Dos valores já devolvidos, R$ 11,65 bilhões tiveram como destino 38,73 milhões de pessoas físicas, enquanto R$ 4,15 bilhões foram destinados a 4,7 milhões de pessoas jurídicas.

Saques

Os brasileiros sacaram, em junho, R$ 340 milhões em valores esquecidos por clientes bancários no sistema financeiro. Em maio, foram retirados R$ 427 milhões, valor ligeiramente inferior aos R$ 483 milhões devolvidos em abril.

As quantias dos valores a receber são geralmente mais baixas. Para cerca de 18,5 milhões de beneficiários, os valores esquecidos são de até R$ 10 – o que corresponde a cerca de 70% do total de beneficiários.

Para 4,96 milhões de usuários, os valores devidos encontram-se na faixa entre R$ 10,01 e R$ 100 (18,73% do total).

Valores acima disso foram esquecidos por cerca de 3 milhões de brasileiros (cerca de 11% do total).

Sistema

O SVR é um serviço do BC por meio do qual o cidadão pode consultar se ele próprio, sua empresa ou pessoa morta tem dinheiro esquecido em algum banco, consórcio ou outra instituição, como financeiras e corretoras.

Para a consulta, não é preciso fazer login, basta informar o Cadastro de Pessoa Física (CPF) e data de nascimento ou o Cadastro de Pessoa Jurídica (CNPJ) e a data de abertura da empresa, inclusive para aquelas já fechadas.

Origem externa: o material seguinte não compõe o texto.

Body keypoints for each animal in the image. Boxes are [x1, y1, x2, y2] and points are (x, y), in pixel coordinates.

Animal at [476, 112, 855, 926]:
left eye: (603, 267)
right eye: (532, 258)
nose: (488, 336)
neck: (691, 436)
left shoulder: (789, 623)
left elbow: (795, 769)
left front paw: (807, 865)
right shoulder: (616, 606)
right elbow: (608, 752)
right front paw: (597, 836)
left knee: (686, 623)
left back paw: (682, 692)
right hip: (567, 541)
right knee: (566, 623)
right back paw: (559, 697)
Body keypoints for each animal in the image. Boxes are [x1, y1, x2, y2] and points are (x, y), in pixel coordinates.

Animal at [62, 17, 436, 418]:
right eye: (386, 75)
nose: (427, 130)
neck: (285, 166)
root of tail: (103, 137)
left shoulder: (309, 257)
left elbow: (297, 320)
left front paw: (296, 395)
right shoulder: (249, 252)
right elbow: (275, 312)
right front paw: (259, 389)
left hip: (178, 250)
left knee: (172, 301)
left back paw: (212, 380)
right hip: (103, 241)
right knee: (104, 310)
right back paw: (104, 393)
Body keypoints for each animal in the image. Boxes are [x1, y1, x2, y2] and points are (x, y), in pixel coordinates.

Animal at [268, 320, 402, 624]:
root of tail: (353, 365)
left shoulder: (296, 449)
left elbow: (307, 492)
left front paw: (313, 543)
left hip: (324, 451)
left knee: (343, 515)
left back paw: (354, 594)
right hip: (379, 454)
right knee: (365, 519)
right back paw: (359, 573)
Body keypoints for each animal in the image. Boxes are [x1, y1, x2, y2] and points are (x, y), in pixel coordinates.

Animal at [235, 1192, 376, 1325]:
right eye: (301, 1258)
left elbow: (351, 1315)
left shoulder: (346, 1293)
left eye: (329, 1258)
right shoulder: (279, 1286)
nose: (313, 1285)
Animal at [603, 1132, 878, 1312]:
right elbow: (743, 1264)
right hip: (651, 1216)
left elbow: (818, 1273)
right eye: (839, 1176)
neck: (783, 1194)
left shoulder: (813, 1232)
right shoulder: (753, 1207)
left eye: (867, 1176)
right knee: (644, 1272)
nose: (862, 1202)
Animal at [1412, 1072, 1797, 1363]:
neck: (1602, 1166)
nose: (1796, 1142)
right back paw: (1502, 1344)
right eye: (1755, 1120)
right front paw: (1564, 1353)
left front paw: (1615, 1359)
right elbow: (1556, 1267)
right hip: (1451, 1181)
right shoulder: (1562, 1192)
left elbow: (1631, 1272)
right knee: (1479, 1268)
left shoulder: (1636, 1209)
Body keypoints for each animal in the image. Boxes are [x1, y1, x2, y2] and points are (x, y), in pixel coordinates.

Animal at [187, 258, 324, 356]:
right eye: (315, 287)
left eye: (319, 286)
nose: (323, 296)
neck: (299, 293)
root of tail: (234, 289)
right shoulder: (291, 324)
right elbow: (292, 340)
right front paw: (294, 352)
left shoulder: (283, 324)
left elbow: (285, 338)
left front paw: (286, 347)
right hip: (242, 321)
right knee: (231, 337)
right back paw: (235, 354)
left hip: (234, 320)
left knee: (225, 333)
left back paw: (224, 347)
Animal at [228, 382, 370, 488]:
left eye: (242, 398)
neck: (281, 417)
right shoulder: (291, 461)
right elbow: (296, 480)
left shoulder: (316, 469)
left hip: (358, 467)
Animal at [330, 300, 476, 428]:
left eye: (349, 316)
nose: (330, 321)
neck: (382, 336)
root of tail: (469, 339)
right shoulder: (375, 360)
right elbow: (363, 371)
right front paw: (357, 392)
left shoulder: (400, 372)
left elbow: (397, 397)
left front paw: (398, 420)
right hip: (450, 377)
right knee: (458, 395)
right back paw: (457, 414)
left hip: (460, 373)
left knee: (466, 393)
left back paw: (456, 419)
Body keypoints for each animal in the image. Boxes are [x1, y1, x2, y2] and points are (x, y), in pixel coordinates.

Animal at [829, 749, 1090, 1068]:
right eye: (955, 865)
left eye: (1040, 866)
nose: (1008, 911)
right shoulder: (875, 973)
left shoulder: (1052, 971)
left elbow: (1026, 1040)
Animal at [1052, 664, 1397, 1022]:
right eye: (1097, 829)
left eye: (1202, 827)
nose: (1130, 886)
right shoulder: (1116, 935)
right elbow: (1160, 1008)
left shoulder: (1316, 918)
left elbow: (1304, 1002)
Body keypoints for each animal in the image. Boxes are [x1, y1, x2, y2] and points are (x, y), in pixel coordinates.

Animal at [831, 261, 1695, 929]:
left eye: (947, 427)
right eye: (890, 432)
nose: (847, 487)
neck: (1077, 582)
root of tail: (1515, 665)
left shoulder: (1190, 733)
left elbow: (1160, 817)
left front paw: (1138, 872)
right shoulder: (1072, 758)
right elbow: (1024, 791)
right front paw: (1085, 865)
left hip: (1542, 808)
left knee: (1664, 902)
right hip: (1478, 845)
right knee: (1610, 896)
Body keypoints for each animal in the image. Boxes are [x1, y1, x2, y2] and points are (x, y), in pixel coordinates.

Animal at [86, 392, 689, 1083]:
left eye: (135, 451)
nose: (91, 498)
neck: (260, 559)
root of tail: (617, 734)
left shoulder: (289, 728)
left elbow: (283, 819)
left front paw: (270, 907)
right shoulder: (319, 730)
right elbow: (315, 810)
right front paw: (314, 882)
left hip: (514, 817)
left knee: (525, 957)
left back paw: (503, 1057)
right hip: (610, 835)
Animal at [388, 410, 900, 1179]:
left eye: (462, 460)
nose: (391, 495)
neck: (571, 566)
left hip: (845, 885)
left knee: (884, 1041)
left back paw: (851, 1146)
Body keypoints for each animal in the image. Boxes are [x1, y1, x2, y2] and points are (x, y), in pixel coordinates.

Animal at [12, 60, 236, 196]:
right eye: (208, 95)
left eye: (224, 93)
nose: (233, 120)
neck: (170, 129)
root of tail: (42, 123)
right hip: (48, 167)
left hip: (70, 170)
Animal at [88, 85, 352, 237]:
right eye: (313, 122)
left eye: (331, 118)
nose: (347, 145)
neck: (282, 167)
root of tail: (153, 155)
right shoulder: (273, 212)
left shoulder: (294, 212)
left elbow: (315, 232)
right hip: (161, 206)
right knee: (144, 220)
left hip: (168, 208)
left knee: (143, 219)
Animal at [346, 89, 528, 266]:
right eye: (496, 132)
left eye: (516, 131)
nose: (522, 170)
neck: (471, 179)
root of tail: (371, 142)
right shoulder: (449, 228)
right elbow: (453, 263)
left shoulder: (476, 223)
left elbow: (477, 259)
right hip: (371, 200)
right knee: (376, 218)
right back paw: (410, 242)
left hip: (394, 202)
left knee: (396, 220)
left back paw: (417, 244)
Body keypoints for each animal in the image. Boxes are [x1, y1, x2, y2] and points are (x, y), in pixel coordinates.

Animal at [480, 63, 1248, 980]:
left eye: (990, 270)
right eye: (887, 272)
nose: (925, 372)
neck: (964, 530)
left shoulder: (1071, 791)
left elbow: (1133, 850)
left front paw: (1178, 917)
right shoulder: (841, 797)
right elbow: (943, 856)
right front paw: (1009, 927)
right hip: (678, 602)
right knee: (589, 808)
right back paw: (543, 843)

Caso haja algum valor, é preciso acessar o sistema e fazer login com a conta Gov.br, nos níveis prata ou ouro e verificação em duas etapas.

Resgate

O dinheiro pode ser resgatado de três formas:

  1. Solicitar diretamente à instituição responsável;
  2. Requerer pelo próprio Sistema de Valores a Receber;
  3. Pedir resgate automático de valores.

Os valores esquecidos são originados de:

  • contas-correntes ou poupanças encerradas;
  • cotas de capital e rateio de sobras líquidas de ex-participantes de cooperativas de crédito;
  • recursos não procurados de grupos de consórcio encerrados;
  • tarifas cobradas indevidamente;
  • parcelas ou despesas de operações de crédito cobradas indevidamente;
  • contas de pagamento pré ou pós-paga encerradas;
  • contas de registro mantidas por corretoras e distribuidoras encerradas;
  • outros recursos disponíveis nas instituições para devolução.